__Sunulan Metin__
Bol, bolluğun kelime kökeni. Peki, bol kelimesini ne şekilde kodladık bilincimize? Bolca olan, yeterince var olan mı yoksa bize bol gelip üstümüzde eğreti duran bir şey mi? Deyim yerindeyse biz bolluğun hangi kodunu aktive ederek hayatımızı idame ettiriyoruz?

Eğer benimle bu deneyime katılmak istiyorsanız kendinize bolca bir hayal dünyası açmayı ihmal etmeyin ki; birlikte sınırsızca gezelim ve üç soruda bolluğu yakından irdeleyerek kodların açılmasına izin verelim…

Hazırsanız derin bir nefes alın ve başlayalım.

Açıl Kodlar Açıl!

1- Bolluğu her ortamda, her durumda ama özellikle en yoksunluk zamanında yaratabilir miyiz?  Kod Sözler: Sınırsız, sonsuz varlığımı onaylıyorum.

2- Dünyanın en zengini bolluğu yaratmış mıdır? Kod Sözler: Para hapishanesinden çıkıyorum ve kendimi özgürleştiriyorum.

3- Bolluğu insan zihninden özgürleştirerek yaratabilir miyiz? Kod Sözler: Sınırsız Tanrı varlığı olduğumu Yeni Bilinç de onaylıyorum ve insan figüründen çıkıyorum.

1-Bolluğu her ortamda, her durumda ama özellikle en yoksunluk zamanında yaratabilir miyiz?  Sınırsız, sonsuz varlığımı onaylayabilir miyim?

Hayal etmek; bana göre olası tüm potansiyellerimizi hayatımıza çeken çok güçlü bir katalizördür. Eğer kendinize izin verirseniz sonsuz sayıda potansiyelleriniz hayatınıza deneyimlemeniz için akacaktır ki; bolluk da bunlardan bir tanesidir.

Yoksun olma duygusu hayallerin ve tutkunun bittiği yerdir. Yoksun olmak ve fakirlik arasında bir fark var mıdır? Elbette vardır. Yoksun olmak alt dünyaların yaşamlarına düşmektir. Yoksunluk kendini her alanda gösterir. Sevgi yoksunluğu, sağlık yoksunluğu, ilişki yoksunluğu vs. Ancak fakirlik bir deneyim halidir. İnsan zihninden çıkma halinin tohumudur. Bu tohum fakirlik olarak atılır ve kendini tüm illüzyondan soyutlayarak yeşermeye bırakır. Hz. Muhammed bu konudan kendisinin geldiği makamla ilgili bilgiyi bize şu şekilde anlatır: “Fakirliğimle övünürüm.”

__Verilen Bilgiler__

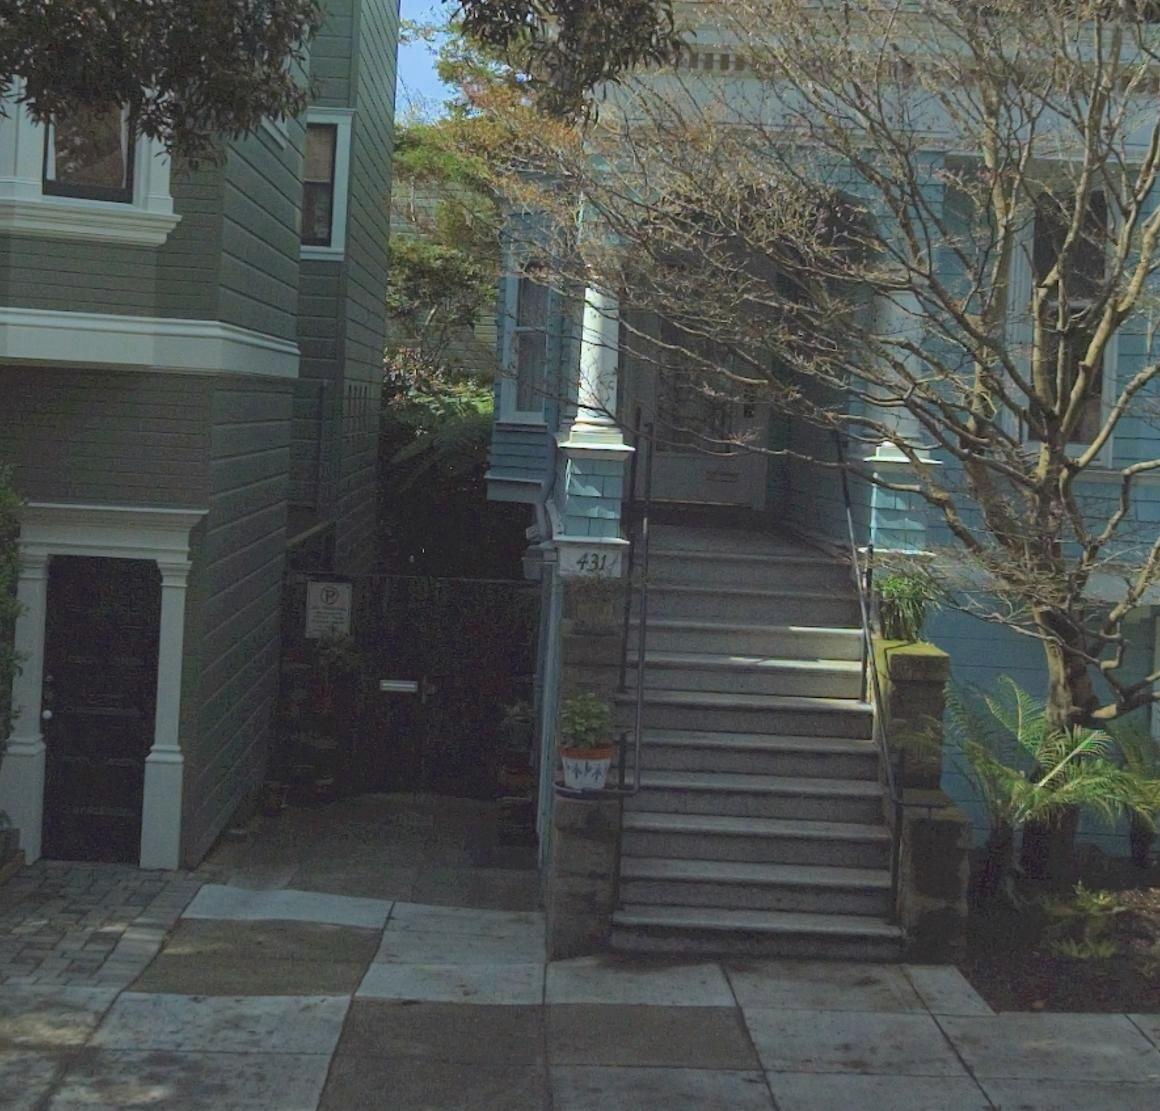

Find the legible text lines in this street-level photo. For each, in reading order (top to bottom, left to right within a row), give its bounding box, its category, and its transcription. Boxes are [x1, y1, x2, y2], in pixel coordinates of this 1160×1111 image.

[573, 550, 610, 573] StreetNumber: 431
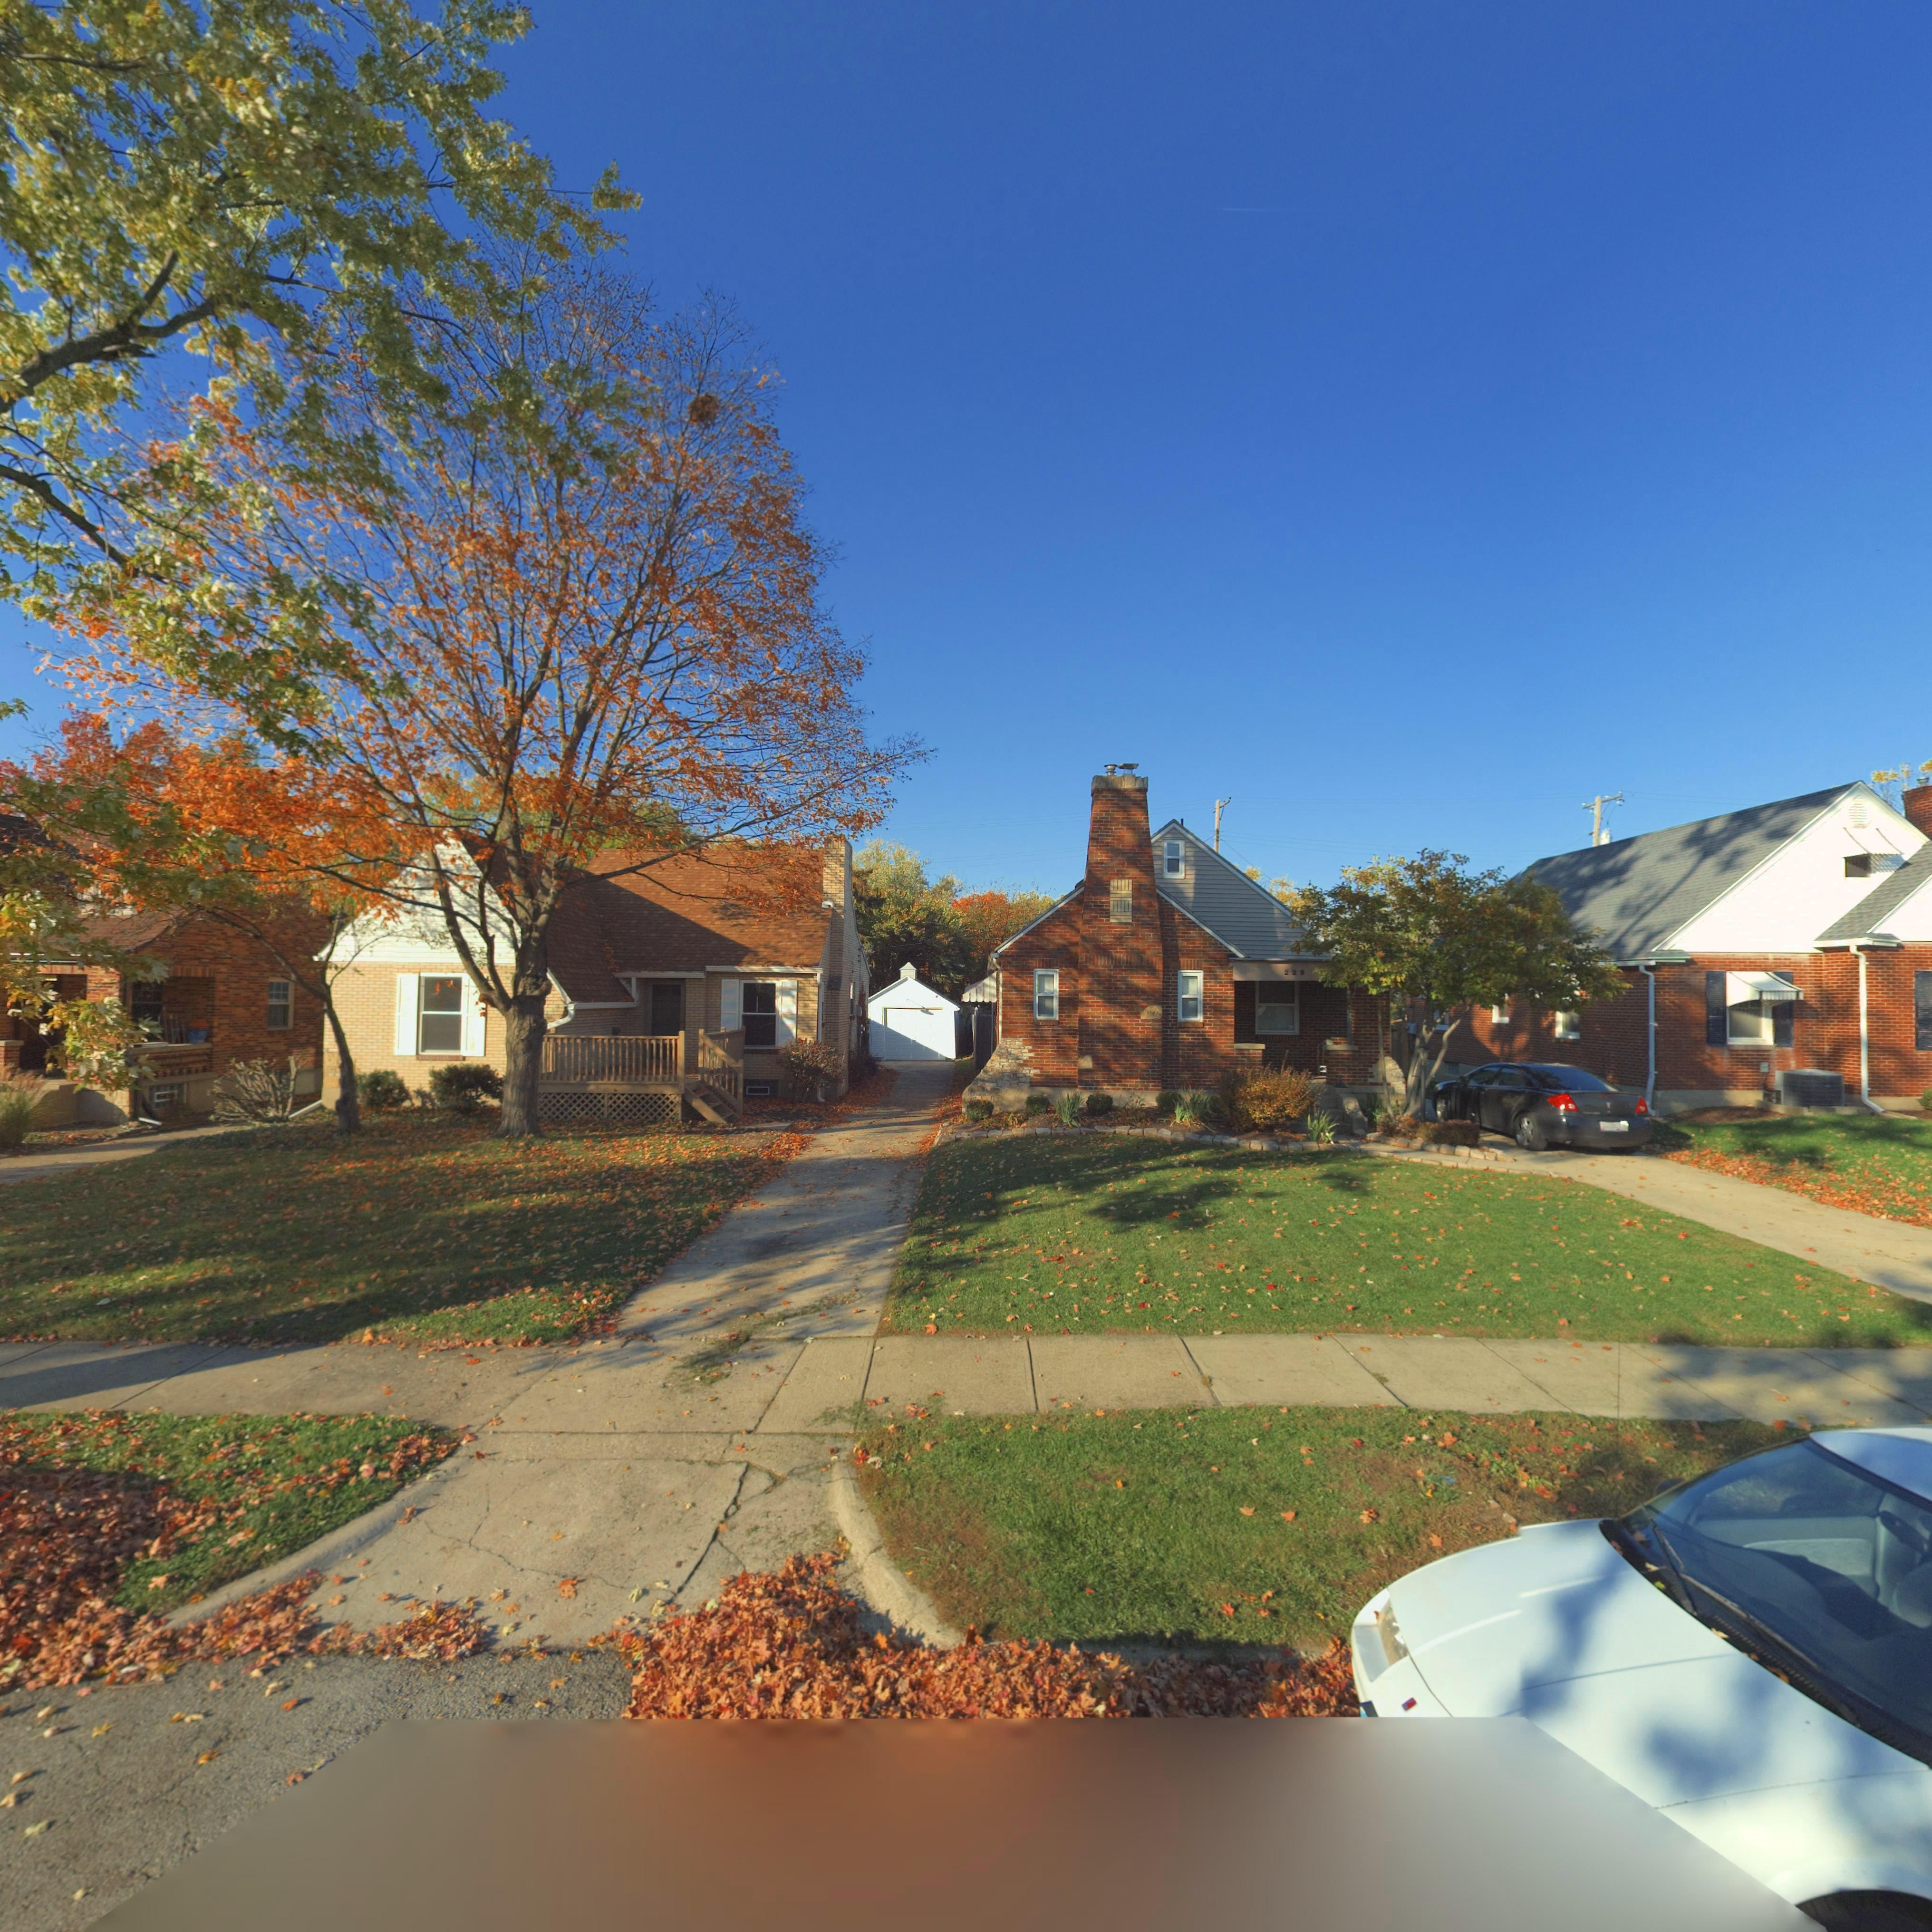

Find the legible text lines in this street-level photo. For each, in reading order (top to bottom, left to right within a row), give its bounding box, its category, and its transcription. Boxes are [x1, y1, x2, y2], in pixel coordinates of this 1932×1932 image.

[1284, 969, 1304, 975] StreetNumber: 229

__Yapılacaklar__
1: Bolluk üzerine metinde Hz. Muhammed'in kendi makamı hakkında söylediği hangi söz aktarılıyor?
2: Bolluk üzerine metni son cümlesinden sonra sürdürün.

__Son Cevaplar__
1: "Fakirliğimle övünürüm."

2:
Bu kuşkusuz yoksunluktan çıkan zihne verilecek en güzel örnektir. Zihin bolluğu göremediği için kendini yoksun zanneder oysa bilinç zihnin yoksunluğuna fakirlik tevazusu ile girmez ve bununla kendi özünü örtmez. Zihin yoksunluğu da bolluğu da sahiplenerek kendi yoksunluğunda kendi özünden uzaklaşır.

Tanrı’nın Fakirlik Mucizesi Bolluk mudur?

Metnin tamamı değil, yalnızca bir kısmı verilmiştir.